By Rachel Luna
October 17 is the 25th anniversary of the Loma Prieta earthquake, which was a 6.9-magnitude tremor that rocked the San Francisco Bay Area, killing 63 people, injuring thousands, and causing billions of dollars in damage. As a native Californian who currently lives in the footprint of the Hayward fault – one of four “highly stressed seismic faults… [that] could rupture at any time” – I have a personal stake in this issue. Not to mention I spend six to eight Saturdays each year sitting in a stadium that is bisected by the aforementioned fault as I watch my beloved Cal Bears play football.
Recently, I took to the internet to help with my emergency prep plans. Even if you don’t live in an earthquake-prone area, preparing for disasters is probably a good thing so I figured I’d share some highlights from my research:
- The “Text First. Talk Second.” campaign from Safe America Foundation is a good strategy to remember for any emergency that might disrupt power or communication systems. Side note: If your campus has an emergency text alert system, you might consider signing up for that.

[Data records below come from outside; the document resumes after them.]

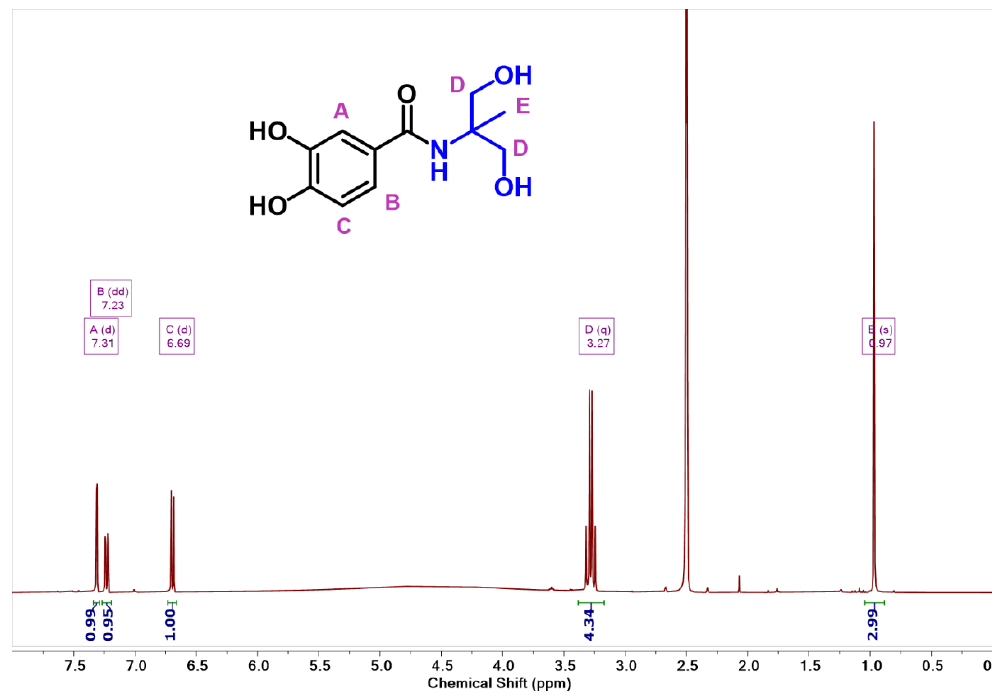
Figure 1. The 1 H-NMR of functionalized catechol (Cat-Fun) in deuterated DMSO.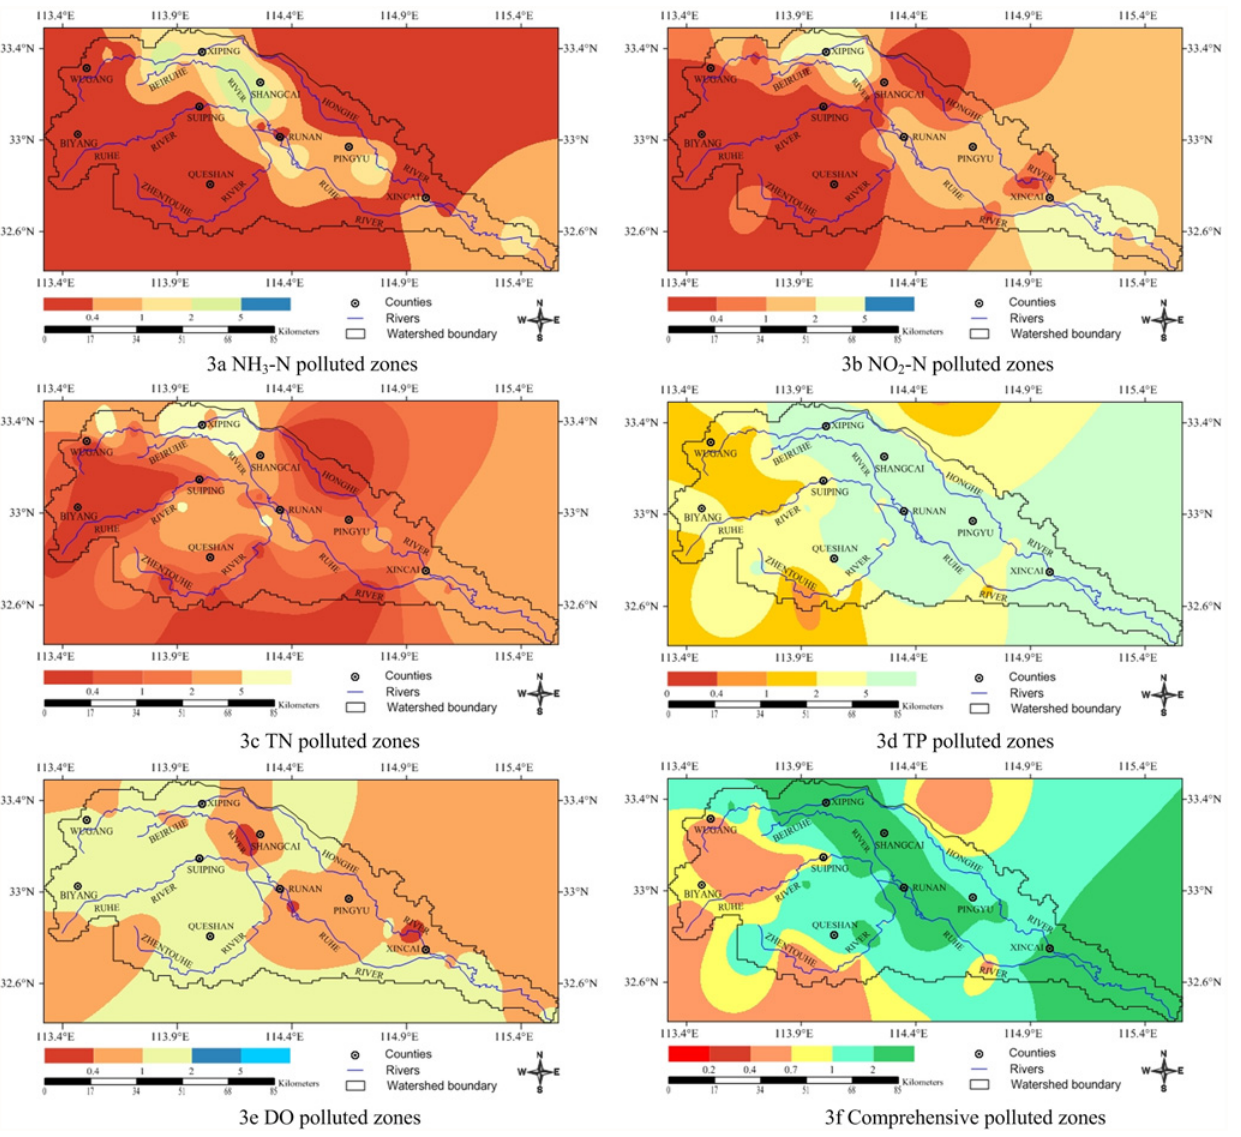
Fig 3. The spatial pattern of the polluted and risky vulnerable zones across the Honghe River Watershed based on pollution index.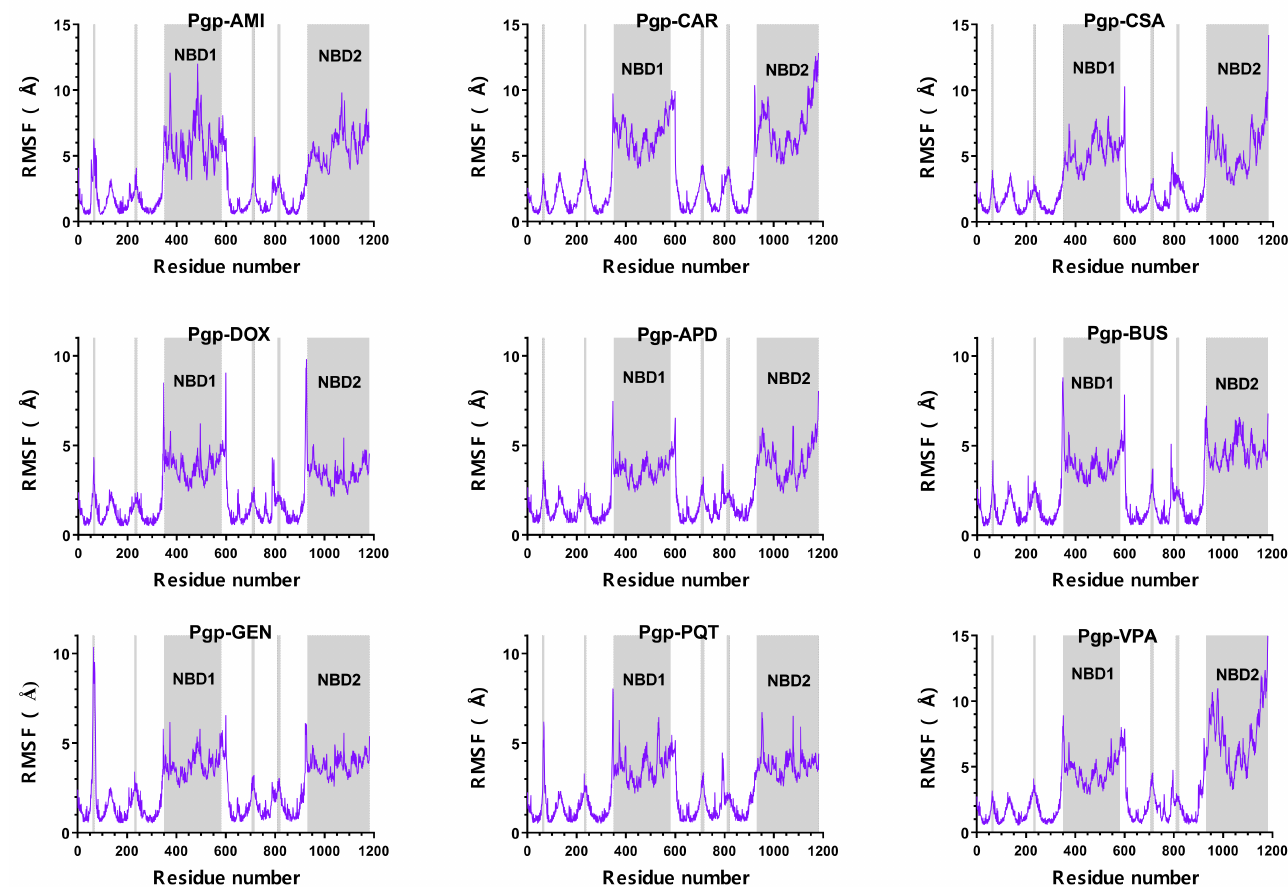
Figure 3. Per-residue RMSF for the simulated ligand–P-gp complexes. The residue numbers do not correspond to the IDs in the PDB file of the cryo-EM structure, but are consecutive, as required by the simulation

- I curated a list some helpful Twitter accounts related to disaster preparation, including national organizations and government agencies like @Readygov. Of the many local emergency entities on Twitter, @EmergencyPrepBC (based in Vancouver, British Columbia, Canada) was my favorite thanks to their fun #PreparednessNinja images like this one about “drop, cover, and hold on.”
- Disaster prep doesn’t have to be all doom and gloom either. For earthquake-specific fun, test your knowledge while playing the Beat the Quake game from the Southern California Earthquake Center. Then, embrace your culinary side with the Emergency Kit Cook-Off. This playful perspective on emergency planning resulted in a handful of recipes that look surprisingly decent.
- For the app-happy folks among us, check out the Federal Emergency Management Agency (FEMA) app and mobile-enhanced webpage [free, iOS, Android, and Blackberry] or the American Red Cross’s suite of mobile apps [free, iOS and Android] which includes disaster-specific options so you can download what’s most relevant.
If crawling under a desk or table for an earthquake drill isn’t your thing, you could instead spend a few minutes reviewing your campus emergency procedures, creating a communication plan with your family, or refreshing supplies in your emergency supply kit. Happy prepping!
P.S. I offer up Taylor Swift’s “Shake It Off” as a soundtrack for this post as it was stuck in my head the entire time I was writing it.